▶ EXERCISE PROMPT
Render every entry below as a JSON list of strings, one string per line, omitting any blank lines.

Saved entries
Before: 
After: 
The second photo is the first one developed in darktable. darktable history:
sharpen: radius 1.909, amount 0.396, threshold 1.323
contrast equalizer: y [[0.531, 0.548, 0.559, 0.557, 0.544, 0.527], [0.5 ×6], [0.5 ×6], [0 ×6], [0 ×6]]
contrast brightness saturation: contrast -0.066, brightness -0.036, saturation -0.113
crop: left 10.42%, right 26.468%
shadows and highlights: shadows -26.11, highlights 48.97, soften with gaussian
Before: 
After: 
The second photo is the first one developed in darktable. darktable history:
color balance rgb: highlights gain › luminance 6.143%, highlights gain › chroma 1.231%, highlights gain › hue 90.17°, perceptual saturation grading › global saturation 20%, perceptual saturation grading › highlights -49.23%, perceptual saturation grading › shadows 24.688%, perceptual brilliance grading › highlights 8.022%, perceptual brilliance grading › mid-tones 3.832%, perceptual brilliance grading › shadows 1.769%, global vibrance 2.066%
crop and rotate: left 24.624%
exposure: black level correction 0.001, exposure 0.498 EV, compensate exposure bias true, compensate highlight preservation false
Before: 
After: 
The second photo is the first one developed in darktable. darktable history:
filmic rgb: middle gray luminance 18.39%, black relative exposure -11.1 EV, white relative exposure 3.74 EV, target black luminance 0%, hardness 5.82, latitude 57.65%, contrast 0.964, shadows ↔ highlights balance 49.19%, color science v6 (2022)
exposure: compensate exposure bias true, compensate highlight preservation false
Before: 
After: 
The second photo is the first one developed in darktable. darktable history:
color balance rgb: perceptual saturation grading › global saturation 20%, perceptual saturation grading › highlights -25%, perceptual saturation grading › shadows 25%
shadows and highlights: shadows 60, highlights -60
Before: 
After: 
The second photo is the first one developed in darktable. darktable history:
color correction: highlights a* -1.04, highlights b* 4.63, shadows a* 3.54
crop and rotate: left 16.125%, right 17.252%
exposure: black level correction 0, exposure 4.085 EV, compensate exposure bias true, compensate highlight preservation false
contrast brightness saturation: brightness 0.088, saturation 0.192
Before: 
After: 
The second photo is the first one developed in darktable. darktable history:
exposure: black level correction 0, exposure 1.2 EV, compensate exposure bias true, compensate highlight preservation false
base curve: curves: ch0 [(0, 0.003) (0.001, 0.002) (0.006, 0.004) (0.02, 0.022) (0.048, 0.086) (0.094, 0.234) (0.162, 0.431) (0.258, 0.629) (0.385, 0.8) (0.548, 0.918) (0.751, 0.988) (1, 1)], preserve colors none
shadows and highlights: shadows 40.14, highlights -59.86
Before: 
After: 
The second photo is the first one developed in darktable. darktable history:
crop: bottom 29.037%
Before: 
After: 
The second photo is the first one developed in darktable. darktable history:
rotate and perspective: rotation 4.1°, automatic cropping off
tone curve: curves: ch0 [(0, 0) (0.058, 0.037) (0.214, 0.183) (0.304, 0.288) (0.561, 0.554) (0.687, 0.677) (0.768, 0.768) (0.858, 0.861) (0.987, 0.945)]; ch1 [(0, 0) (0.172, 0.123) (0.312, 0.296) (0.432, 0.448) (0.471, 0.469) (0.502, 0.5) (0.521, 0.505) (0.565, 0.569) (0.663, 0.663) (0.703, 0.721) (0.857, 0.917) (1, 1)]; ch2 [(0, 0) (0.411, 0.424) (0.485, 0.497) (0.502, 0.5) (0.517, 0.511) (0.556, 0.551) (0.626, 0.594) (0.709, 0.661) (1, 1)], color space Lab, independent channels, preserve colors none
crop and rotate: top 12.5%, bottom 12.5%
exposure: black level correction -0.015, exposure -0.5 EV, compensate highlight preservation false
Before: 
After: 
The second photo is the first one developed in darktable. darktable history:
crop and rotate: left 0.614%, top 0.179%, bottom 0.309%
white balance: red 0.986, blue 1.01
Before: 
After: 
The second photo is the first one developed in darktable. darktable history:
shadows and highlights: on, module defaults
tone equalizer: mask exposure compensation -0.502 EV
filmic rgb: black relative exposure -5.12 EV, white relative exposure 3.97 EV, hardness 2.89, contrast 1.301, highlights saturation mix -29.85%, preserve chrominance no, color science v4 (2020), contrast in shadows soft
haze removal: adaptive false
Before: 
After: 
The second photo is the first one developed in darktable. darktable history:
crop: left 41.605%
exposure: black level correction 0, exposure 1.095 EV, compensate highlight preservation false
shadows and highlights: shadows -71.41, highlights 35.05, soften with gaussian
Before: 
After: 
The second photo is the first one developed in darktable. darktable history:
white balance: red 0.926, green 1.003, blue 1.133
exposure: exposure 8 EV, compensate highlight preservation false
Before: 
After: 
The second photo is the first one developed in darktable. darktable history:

▶ TASK SOLUTION
[
  "Before: ",
  "After: ",
  "The second photo is the first one developed in darktable. darktable history:",
  "sharpen: radius 1.909, amount 0.396, threshold 1.323",
  "contrast equalizer: y [[0.531, 0.548, 0.559, 0.557, 0.544, 0.527], [0.5 ×6], [0.5 ×6], [0 ×6], [0 ×6]]",
  "contrast brightness saturation: contrast -0.066, brightness -0.036, saturation -0.113",
  "crop: left 10.42%, right 26.468%",
  "shadows and highlights: shadows -26.11, highlights 48.97, soften with gaussian",
  "Before: ",
  "After: ",
  "The second photo is the first one developed in darktable. darktable history:",
  "color balance rgb: highlights gain › luminance 6.143%, highlights gain › chroma 1.231%, highlights gain › hue 90.17°, perceptual saturation grading › global saturation 20%, perceptual saturation grading › highlights -49.23%, perceptual saturation grading › shadows 24.688%, perceptual brilliance grading › highlights 8.022%, perceptual brilliance grading › mid-tones 3.832%, perceptual brilliance grading › shadows 1.769%, global vibrance 2.066%",
  "crop and rotate: left 24.624%",
  "exposure: black level correction 0.001, exposure 0.498 EV, compensate exposure bias true, compensate highlight preservation false",
  "Before: ",
  "After: ",
  "The second photo is the first one developed in darktable. darktable history:",
  "filmic rgb: middle gray luminance 18.39%, black relative exposure -11.1 EV, white relative exposure 3.74 EV, target black luminance 0%, hardness 5.82, latitude 57.65%, contrast 0.964, shadows ↔ highlights balance 49.19%, color science v6 (2022)",
  "exposure: compensate exposure bias true, compensate highlight preservation false",
  "Before: ",
  "After: ",
  "The second photo is the first one developed in darktable. darktable history:",
  "color balance rgb: perceptual saturation grading › global saturation 20%, perceptual saturation grading › highlights -25%, perceptual saturation grading › shadows 25%",
  "shadows and highlights: shadows 60, highlights -60",
  "Before: ",
  "After: ",
  "The second photo is the first one developed in darktable. darktable history:",
  "color correction: highlights a* -1.04, highlights b* 4.63, shadows a* 3.54",
  "crop and rotate: left 16.125%, right 17.252%",
  "exposure: black level correction 0, exposure 4.085 EV, compensate exposure bias true, compensate highlight preservation false",
  "contrast brightness saturation: brightness 0.088, saturation 0.192",
  "Before: ",
  "After: ",
  "The second photo is the first one developed in darktable. darktable history:",
  "exposure: black level correction 0, exposure 1.2 EV, compensate exposure bias true, compensate highlight preservation false",
  "base curve: curves: ch0 [(0, 0.003) (0.001, 0.002) (0.006, 0.004) (0.02, 0.022) (0.048, 0.086) (0.094, 0.234) (0.162, 0.431) (0.258, 0.629) (0.385, 0.8) (0.548, 0.918) (0.751, 0.988) (1, 1)], preserve colors none",
  "shadows and highlights: shadows 40.14, highlights -59.86",
  "Before: ",
  "After: ",
  "The second photo is the first one developed in darktable. darktable history:",
  "crop: bottom 29.037%",
  "Before: ",
  "After: ",
  "The second photo is the first one developed in darktable. darktable history:",
  "rotate and perspective: rotation 4.1°, automatic cropping off",
  "tone curve: curves: ch0 [(0, 0) (0.058, 0.037) (0.214, 0.183) (0.304, 0.288) (0.561, 0.554) (0.687, 0.677) (0.768, 0.768) (0.858, 0.861) (0.987, 0.945)]; ch1 [(0, 0) (0.172, 0.123) (0.312, 0.296) (0.432, 0.448) (0.471, 0.469) (0.502, 0.5) (0.521, 0.505) (0.565, 0.569) (0.663, 0.663) (0.703, 0.721) (0.857, 0.917) (1, 1)]; ch2 [(0, 0) (0.411, 0.424) (0.485, 0.497) (0.502, 0.5) (0.517, 0.511) (0.556, 0.551) (0.626, 0.594) (0.709, 0.661) (1, 1)], color space Lab, independent channels, preserve colors none",
  "crop and rotate: top 12.5%, bottom 12.5%",
  "exposure: black level correction -0.015, exposure -0.5 EV, compensate highlight preservation false",
  "Before: ",
  "After: ",
  "The second photo is the first one developed in darktable. darktable history:",
  "crop and rotate: left 0.614%, top 0.179%, bottom 0.309%",
  "white balance: red 0.986, blue 1.01",
  "Before: ",
  "After: ",
  "The second photo is the first one developed in darktable. darktable history:",
  "shadows and highlights: on, module defaults",
  "tone equalizer: mask exposure compensation -0.502 EV",
  "filmic rgb: black relative exposure -5.12 EV, white relative exposure 3.97 EV, hardness 2.89, contrast 1.301, highlights saturation mix -29.85%, preserve chrominance no, color science v4 (2020), contrast in shadows soft",
  "haze removal: adaptive false",
  "Before: ",
  "After: ",
  "The second photo is the first one developed in darktable. darktable history:",
  "crop: left 41.605%",
  "exposure: black level correction 0, exposure 1.095 EV, compensate highlight preservation false",
  "shadows and highlights: shadows -71.41, highlights 35.05, soften with gaussian",
  "Before: ",
  "After: ",
  "The second photo is the first one developed in darktable. darktable history:",
  "white balance: red 0.926, green 1.003, blue 1.133",
  "exposure: exposure 8 EV, compensate highlight preservation false",
  "Before: ",
  "After: ",
  "The second photo is the first one developed in darktable. darktable history:"
]